I listini europei aprono in timido rialzo, dopo una giornata contrastata in Asia. Milano è la migliore con un guadagno dello 0,9%. Incerte le altre: Parigi e Francoforte sono poco sotto la parità, Londra poco sopra. "Al momento le posizioni difensive" sui mercati "sono legittimate", ha spiegato Sean Fenton di Tribeca Investment Partners a Bloomberg. Sulla guerra commerciale, "i mercati speravano che arrivasse qualche concessione, con l'approssimarsi delle scadenze" sull'entrata in vigore delle tariffe, "ma c'è effettivamente stata una escalation". Questa mattina, la Borsa di Tokyo ha registrato un rialzo dello 0,3% mettendo così fine a una serie negativa che durava da sei sedute. Altrove le tensioni si sono fatte sentire maggiormente: Shanghai cede nel finale un punto percentuale e Shenzhen l'1,5%. In evidente calo verso la conclusione degli scambi anche Hong Kong (-1,1%), mentre Seul si è mossa in leggera crescita in linea con Tokyo. Piatta Sidney (-0,03% finale.

Anche dal fronte macroeconomico si registrano numeri positivi per l'economia del Giappone, con il Pil del secondo trimestre dell'anno cresciuto dello 0,7%. Il dato è stato rivisto al rialzo rispetto al +0,5% inizialmente reso noto su base trimestrale. Su base annua, la crescita è stata del 3%, rispetto al +1,9% precedentemente comunicato e al +2,6% atteso e al record in oltre due anni. A incidere positivamente, tra le varie componenti, le spese in conto capitale, che sono balzate al valore più alto dal primo trimestre del 2015, al tasso del 3,1%. I prezzi al consumo e alla produzione in Cina sono rimasti fermi ad agosto, sulla scia della guerra commerciale con gli Stati Uniti. L'indice dei prezzi al consumo è però aumentato del 2,3% annuo, sopra le attese e dopo il +2,1% di luglio.

L'euro apre in lieve calo a 1,154 dollari, mentre lo yen è stabile in area 110,9 sul biglietto verde.
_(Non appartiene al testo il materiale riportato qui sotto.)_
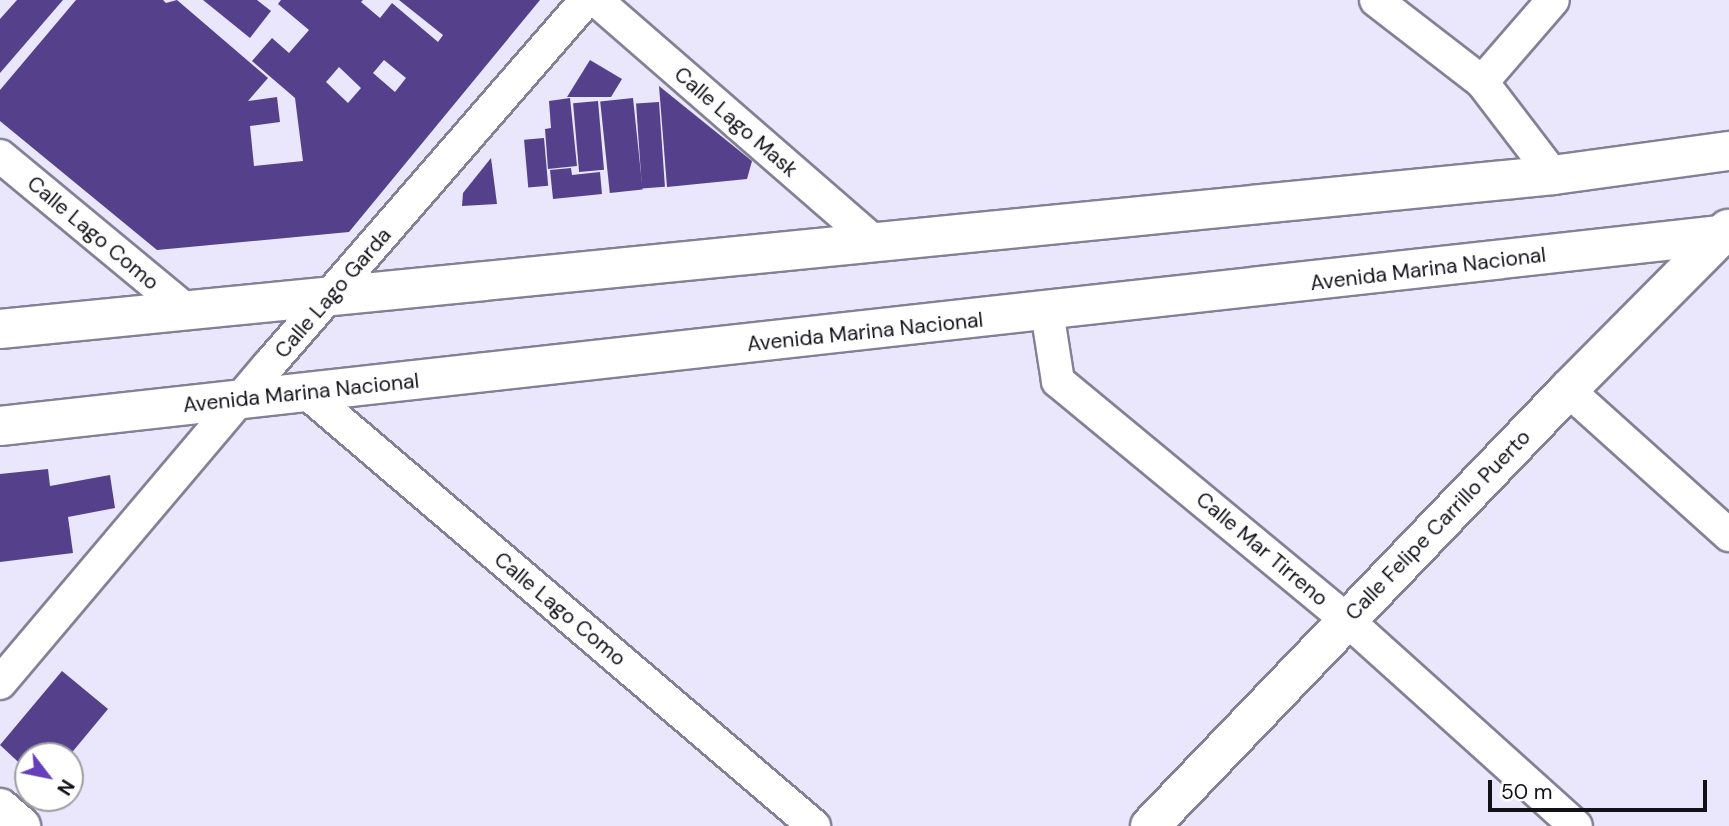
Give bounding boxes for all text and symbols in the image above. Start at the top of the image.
street label: Calle Lago Mask [669,62,803,182]
street label: Calle Lago Como [22,171,164,295]
street label: Calle Lago Garda [270,223,396,363]
street label: Avenida Marina Nacional [1309,242,1547,296]
street label: Avenida Marina Nacional [746,307,984,357]
street label: Avenida Marina Nacional [182,368,420,418]
street label: Calle Felipe Carrillo Puerto [1340,424,1536,626]
street label: Calle Mar Tirreno [1191,487,1333,611]
street label: Calle Lago Como [489,547,631,671]
north arrow [14,742,84,812]
scale bar [1491,766,1710,810]
text: N [51,775,80,800]
text: 50 m [1501,778,1552,806]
In attesa della stretta Fed, in settimana la Bce sarà la prima delle grandi Banche centrali a riunire il proprio board, per prendere atto della situazione corrente e stabilire le strategie di breve e medio termine: giovedì 13, al termine dell'incontro, è prevista la consueta conferenza stampa del governatore Mario Draghi. Al quale, in vista di fine mandato nel novembre 2019, potrebbe succedere Erkki Liiknanen, governatore della Banca di Finlandia sempre più indicato come papabile. Lo spread tra Btp e Bundtedeschi, secondo la piattaforma Bloomberg, si riduce verso quota 250 punti base, restringendosi di oltre dieci punti, dopo le parole del titolare della Finanze Giovanni Tria, che da Cernobbio ha rimarcato come non voglia fare nuovo deficit per poi spesare interessi sul debito più alti. Il rendimento del decennale italiano scende al 2,9%.

Il petrolio torna a salire in Asia mentre gli investitori si concentrano sulle future sanzioni statunitensi sul greggio iraniano. Il barile Wti, con consegna a ottobre, è aumentato di 34 centesimi a 68,09 dollari negli scambi elettronici in Asia. Il barile di Brent, riferimento europeo con consegna a novembre, ha guadagnato 45 cent a 77,28 dollari. I mercati sono in attesa di informazioni sulle sanzioni statunitensi sul petrolio iraniano, che dovrebbero entrare in vigore a novembre. L'oro è invece in calo sui mercati. I dati del mercato del lavoro Usa della scorsa settimana, che spingono la Federal Reserve Usa verso una ulteriore stretta monetaria, fanno perdere appeal alle quotazioni, viste come tradizionale bene rifugio. Il metallo con consegna immediata cede così lo 0,2% a 1194 dollari l'oncia.